A DINING TABLE, Chicago – By any measure, telecommuting is on the rise. According to a recent New York Times article, the percentage of Americans who work outside the office at least part of the time could be as high as 30 percent, but at a minimum, account for some 3.2 million workers.
While those reports tend to focus on productivity and benefits, there’s another angle – if you’re going to work at home, where do you work? I am using a corner of the dining table for my “office,” but the typical two-bedroom, East Lake View condo scarcely has room for a stamp collection, let alone a full-time dining table.
One solution, says kitchen designer Emily Mackie, owner of Inspired Interiors, is a kitchen re-do that includes double- or even triple-duty spaces.
“Areas that have multi-functionality are popular,” Mackie says. People who work at home part of the time want a space, such as a breakfast bar, that can also double as a work desk. “They want an island that has a tiered area to plug in laptops. They sit on a bar stool and work at the counter.”
Clients are also asking for the latest technologies, such as cordless charging stations in the kitchen, or a flat screen TV against the wall so they can watch food shows while cooking. Others want appliances they can control from an iPad.
Some condo clients have asked for a space that can be an office desk and a dining table. It’s unusual to find a condo with a full-fledged dining room, so it can be a problem to figure out where to seat guests.
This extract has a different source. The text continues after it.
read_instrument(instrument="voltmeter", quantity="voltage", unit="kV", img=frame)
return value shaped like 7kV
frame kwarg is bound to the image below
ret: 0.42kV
Mackie’s answer for one client was to install a kitchen table that slides out from the wall to accommodate guests or a work space, and then slides back into place to save floor space. For another homeowner, she reconfigured a wall between the dining area and living room to accommodate a built-in desk. During the week, it’s a desk, but on the weekends, it could become a party bar.
“We have done a lot of different layouts with a breakfast area convertible to a dining area,” Mackie said. “[Many] condos don’t have room for a dining table. It’s nice to have a convertible area.”
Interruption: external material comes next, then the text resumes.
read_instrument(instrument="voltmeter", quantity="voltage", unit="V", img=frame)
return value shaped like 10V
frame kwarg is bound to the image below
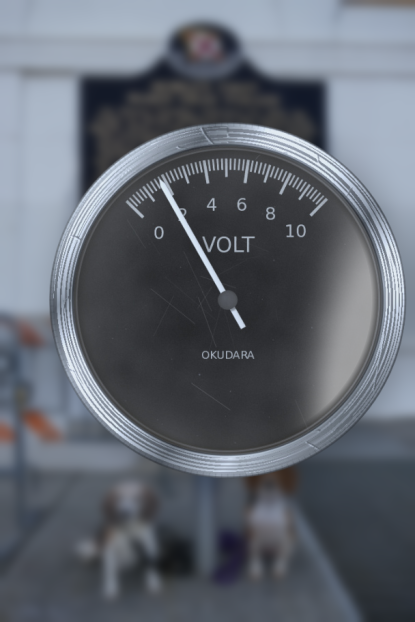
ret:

Most of her clients are recent homebuyers who want to update or re-do the kitchen in their new home. Currently the most popular kitchen color is gray, with gray cabinets taking center stage from the former white, painted cabinets and coffee-stained woods.
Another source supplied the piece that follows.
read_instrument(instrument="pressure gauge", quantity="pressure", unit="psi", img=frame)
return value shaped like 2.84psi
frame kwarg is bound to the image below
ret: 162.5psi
“It’s a little more contemporary,” she said. And those breakfast bars that double as work desks are either granite or perhaps a quartz-based marble. “It looks like marble but performs like quartz,” Mackie said. “It’s a little pricier, but it’s worth it.”
On average, the buyer of a $400,000 condo might spend around 7 percent of the purchase cost (around $28,000) on a kitchen remodeling if there is no need to move walls, plumbing or electrical. Bigger projects could cost up to 9 percent of the purchase price, Mackie said, or around $36,000.
While appliances are still usually stainless steel, she is installing a lot of Thermador refrigerator and freezer columns instead of the usual full-size refrigerator. In some condos, people are putting in smaller refrigerators and cooktops, since they are shopping more frequently for smaller quantities of the freshest produce.
During those 4 p.m. work slumps, just think how easy it will be to reach for an organic strawberry (or the Cheetos).